* **Written request 1**
Answer these questions from the whisper LoRA description, one line each:
(a) What rank is the LoRA?
(b) Which two quiet vocal registers does it add?
(c) How many attention modules does it target?
* **Written request 2**
Summarize the whisper LoRA description in two sentences.
* **Written request 3**
Write the next section of the whisper LoRA description, starting after its final sentence.

* **Article**
CivArchive
    LTX-2.3 Whisper & Soft-Spoken Audio LoRA - v1.0
    NSFW

    LTX-2.3 Whisper & Soft-Spoken Audio LoRA

    Base model: LTX-2.3 · Type: Audio-style LoRA · Rank: 32

    ---

    ## What this does

    LTX-2.3 can generate dialogue, multi-speaker scenes, and full dynamic range audio including screaming — but it cannot whisper. This LoRA adds two quiet vocal registers to the model:

    - Whispering — devoiced, breathy, close-mic delivery

    - Soft-spoken — voiced but low-volume, intimate, relaxed

    The LoRA targets only the three attention modules that write to the audio branch audio_attn1, audio_attn2, video_to_audio_attn). Video output is provably unchanged — no visual fighting, no style drift.

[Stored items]
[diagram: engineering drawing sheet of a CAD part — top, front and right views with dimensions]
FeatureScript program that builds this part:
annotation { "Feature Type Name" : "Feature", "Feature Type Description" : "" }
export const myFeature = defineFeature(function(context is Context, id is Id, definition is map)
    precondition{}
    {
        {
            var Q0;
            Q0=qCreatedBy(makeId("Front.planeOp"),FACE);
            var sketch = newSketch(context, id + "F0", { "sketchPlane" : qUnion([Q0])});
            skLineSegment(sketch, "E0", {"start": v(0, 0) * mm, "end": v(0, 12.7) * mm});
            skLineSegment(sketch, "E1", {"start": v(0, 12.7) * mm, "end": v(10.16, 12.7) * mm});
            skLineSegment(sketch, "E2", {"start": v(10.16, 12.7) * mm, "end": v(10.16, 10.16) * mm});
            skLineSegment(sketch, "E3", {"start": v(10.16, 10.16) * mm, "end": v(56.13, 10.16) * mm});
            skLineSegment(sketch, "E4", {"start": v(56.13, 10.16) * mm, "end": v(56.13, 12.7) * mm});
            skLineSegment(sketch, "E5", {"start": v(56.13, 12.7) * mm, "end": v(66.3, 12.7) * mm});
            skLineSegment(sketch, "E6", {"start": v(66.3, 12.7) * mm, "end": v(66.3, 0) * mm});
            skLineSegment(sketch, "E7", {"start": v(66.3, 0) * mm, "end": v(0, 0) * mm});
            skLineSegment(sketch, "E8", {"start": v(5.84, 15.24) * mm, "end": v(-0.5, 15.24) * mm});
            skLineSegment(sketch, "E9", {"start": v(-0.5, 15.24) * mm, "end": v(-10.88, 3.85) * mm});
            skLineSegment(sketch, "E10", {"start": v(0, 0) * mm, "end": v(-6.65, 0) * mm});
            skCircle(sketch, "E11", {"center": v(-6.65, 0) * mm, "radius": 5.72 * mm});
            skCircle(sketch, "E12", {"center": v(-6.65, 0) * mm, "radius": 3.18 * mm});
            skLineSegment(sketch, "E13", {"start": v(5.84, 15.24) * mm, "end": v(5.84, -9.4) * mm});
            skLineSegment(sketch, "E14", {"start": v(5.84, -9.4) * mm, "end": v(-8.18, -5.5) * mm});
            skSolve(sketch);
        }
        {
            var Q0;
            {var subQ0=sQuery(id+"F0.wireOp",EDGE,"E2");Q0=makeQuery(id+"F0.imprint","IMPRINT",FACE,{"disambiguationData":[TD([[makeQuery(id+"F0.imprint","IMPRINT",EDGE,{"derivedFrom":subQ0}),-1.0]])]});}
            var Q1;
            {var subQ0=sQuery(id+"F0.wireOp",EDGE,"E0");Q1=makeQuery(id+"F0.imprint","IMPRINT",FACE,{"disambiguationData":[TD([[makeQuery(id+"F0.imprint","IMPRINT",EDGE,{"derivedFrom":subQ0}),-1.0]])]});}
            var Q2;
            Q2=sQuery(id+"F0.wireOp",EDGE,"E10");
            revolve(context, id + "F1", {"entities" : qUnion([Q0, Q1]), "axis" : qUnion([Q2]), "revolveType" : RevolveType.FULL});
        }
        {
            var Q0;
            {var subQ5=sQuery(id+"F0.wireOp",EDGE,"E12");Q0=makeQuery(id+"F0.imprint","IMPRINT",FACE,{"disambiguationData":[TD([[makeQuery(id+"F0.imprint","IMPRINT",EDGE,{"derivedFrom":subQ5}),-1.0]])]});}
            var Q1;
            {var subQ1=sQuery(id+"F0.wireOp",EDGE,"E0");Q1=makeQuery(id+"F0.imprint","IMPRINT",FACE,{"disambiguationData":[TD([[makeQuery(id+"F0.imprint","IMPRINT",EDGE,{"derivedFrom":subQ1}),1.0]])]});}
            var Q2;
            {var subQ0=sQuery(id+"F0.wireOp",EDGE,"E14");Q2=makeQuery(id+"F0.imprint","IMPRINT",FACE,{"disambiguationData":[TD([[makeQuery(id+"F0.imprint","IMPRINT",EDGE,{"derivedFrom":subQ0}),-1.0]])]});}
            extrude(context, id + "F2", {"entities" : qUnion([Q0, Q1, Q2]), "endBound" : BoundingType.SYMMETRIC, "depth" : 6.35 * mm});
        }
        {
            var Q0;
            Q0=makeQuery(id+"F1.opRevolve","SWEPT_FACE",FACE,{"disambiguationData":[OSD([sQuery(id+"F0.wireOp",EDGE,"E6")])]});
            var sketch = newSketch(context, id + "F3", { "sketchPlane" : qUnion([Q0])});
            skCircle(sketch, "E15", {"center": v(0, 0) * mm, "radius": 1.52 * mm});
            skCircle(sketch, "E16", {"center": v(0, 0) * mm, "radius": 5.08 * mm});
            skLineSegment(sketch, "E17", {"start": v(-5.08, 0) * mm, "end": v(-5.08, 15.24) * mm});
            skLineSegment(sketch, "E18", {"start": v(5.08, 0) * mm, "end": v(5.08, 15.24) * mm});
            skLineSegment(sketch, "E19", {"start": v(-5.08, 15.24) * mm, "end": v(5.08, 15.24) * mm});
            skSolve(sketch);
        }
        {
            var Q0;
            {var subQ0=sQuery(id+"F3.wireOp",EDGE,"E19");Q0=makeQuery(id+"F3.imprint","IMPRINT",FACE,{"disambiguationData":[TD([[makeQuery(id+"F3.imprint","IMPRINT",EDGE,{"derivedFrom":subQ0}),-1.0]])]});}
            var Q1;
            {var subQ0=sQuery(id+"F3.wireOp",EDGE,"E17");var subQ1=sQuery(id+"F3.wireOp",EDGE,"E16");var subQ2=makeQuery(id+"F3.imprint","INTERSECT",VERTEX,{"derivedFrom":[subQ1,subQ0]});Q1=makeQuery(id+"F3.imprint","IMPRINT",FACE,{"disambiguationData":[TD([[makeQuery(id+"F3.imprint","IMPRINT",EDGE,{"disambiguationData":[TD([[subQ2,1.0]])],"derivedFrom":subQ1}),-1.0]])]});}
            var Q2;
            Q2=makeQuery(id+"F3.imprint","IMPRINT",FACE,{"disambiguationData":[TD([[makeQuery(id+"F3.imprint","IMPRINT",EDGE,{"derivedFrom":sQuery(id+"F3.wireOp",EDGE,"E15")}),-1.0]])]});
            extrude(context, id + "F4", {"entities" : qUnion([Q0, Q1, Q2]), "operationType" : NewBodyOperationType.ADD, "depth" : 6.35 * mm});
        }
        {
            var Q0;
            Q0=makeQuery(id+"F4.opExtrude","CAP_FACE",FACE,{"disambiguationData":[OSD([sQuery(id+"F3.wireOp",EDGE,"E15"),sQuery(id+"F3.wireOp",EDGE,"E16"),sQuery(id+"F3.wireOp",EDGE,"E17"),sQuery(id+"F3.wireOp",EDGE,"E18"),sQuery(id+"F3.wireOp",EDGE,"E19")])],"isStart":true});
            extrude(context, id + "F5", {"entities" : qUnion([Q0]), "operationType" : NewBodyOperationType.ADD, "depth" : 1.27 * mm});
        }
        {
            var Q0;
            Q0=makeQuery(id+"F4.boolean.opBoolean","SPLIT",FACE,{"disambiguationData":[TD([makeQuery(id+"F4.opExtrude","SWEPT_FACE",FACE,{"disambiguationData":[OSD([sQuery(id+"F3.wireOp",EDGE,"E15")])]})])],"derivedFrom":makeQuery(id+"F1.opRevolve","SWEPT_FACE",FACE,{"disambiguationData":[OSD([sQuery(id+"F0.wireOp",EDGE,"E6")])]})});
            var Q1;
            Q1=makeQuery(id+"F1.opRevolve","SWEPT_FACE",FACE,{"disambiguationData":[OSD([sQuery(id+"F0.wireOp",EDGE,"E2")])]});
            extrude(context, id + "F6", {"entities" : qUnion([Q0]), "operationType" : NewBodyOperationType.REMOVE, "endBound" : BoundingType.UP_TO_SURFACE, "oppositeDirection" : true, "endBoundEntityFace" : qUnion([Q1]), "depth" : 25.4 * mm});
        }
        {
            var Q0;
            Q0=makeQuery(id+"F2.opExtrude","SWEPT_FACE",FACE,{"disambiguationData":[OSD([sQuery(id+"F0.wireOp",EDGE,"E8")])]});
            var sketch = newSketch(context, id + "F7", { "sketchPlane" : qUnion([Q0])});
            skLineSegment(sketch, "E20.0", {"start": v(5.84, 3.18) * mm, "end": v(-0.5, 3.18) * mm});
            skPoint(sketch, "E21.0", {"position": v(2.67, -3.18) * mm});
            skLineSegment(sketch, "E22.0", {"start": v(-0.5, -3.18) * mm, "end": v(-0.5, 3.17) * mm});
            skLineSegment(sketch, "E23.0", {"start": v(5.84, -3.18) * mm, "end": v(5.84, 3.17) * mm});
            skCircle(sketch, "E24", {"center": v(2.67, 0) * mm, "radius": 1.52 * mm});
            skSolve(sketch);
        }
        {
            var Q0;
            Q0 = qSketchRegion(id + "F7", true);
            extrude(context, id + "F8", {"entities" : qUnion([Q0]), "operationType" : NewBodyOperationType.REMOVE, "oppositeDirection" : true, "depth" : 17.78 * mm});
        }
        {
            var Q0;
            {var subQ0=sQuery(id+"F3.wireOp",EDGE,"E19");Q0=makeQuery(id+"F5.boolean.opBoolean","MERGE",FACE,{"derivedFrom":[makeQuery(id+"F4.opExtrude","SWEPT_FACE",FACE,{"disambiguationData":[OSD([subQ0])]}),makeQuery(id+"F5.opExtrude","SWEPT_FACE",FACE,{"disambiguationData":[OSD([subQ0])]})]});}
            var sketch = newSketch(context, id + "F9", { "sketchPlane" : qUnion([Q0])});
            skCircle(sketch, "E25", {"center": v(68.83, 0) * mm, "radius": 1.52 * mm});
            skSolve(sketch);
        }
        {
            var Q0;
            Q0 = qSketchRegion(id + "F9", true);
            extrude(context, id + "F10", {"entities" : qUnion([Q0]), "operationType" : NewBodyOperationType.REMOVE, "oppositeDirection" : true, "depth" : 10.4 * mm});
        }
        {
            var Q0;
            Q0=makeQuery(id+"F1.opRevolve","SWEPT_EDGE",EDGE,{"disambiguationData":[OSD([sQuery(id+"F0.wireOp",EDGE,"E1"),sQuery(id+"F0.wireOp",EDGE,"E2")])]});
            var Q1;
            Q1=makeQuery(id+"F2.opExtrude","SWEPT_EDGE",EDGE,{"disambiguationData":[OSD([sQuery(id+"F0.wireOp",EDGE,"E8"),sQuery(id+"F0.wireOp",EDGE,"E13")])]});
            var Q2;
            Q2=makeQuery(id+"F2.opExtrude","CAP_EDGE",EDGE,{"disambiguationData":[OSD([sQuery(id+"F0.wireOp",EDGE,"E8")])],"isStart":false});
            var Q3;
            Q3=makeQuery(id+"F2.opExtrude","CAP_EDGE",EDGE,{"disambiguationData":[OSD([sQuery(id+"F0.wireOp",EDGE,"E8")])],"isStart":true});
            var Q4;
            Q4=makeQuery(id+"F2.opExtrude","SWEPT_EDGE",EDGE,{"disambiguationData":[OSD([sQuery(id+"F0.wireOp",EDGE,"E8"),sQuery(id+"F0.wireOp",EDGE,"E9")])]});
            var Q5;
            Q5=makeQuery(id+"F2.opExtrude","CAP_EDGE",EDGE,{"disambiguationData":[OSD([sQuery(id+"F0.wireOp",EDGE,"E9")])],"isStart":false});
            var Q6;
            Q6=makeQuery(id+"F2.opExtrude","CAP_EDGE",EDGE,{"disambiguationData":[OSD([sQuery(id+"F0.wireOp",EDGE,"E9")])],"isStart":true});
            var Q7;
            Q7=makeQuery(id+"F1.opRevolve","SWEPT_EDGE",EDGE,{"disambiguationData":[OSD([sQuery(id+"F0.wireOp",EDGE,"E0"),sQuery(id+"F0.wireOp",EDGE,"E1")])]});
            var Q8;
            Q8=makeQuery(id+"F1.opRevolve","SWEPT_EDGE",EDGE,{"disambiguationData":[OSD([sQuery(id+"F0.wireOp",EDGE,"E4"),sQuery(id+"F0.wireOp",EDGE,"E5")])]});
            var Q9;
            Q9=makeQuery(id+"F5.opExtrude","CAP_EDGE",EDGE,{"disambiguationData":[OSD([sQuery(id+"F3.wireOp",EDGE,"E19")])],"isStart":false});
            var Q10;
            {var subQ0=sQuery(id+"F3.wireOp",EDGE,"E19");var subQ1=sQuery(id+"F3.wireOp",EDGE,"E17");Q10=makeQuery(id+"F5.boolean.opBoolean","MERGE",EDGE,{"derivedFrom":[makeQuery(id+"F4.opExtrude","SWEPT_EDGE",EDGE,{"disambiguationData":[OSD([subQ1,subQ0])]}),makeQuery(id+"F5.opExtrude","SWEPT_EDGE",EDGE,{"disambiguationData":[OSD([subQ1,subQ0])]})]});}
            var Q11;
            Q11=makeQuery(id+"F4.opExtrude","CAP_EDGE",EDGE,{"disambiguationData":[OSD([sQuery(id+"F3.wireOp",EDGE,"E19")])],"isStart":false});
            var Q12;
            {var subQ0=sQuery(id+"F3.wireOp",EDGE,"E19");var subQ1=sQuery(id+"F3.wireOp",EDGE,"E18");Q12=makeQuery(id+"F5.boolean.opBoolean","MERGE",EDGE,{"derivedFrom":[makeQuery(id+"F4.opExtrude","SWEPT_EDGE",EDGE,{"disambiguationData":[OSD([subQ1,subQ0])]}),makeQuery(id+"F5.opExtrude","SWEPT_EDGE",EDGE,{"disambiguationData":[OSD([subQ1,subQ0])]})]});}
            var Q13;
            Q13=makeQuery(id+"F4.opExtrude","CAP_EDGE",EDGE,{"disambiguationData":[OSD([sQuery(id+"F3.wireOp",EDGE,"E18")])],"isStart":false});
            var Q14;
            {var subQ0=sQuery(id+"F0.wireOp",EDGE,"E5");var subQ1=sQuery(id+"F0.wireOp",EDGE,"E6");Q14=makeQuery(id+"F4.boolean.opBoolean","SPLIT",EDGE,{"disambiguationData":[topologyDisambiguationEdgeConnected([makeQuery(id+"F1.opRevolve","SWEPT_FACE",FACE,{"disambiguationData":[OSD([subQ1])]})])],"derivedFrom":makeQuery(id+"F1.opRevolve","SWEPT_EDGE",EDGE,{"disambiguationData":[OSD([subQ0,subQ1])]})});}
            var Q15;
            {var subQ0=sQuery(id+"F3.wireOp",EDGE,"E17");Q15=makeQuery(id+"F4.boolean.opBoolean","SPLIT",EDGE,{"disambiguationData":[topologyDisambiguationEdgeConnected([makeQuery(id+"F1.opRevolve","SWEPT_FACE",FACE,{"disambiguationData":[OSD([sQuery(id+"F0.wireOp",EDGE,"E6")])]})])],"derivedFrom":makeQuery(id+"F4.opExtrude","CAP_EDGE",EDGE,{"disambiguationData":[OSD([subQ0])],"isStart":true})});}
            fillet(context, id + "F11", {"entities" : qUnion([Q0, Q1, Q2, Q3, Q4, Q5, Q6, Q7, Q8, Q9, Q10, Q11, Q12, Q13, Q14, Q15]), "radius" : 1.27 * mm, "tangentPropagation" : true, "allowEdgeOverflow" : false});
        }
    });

* **Expected answer 1**
(a) 32
(b) Whispering and soft-spoken
(c) Three

* **Expected answer 2**
The LTX-2.3 Whisper & Soft-Spoken Audio LoRA is a rank-32 audio-style LoRA for the LTX-2.3 base model that adds whispering and soft-spoken vocal registers, since the base model cannot whisper. It targets only the three attention modules that write to the audio branch, so video output is unchanged.

* **Expected answer 3**
    ---

    ## Usage

    Load at strength 1.0. The register is controlled entirely by the manner keyword in your prompt — no special strength tuning needed.

    ### Trigger words (none, use natural language)

    | Whispering | (woman, whispering) | (man, whispering quietly) |

    | Soft-spoken | (woman, speaking softly) | (man, speaking softly) |

    > Note: Male whisper may requires the extra word quietly to tip the model over. (man, whispering) alone produces soft-spoken, not true whisper.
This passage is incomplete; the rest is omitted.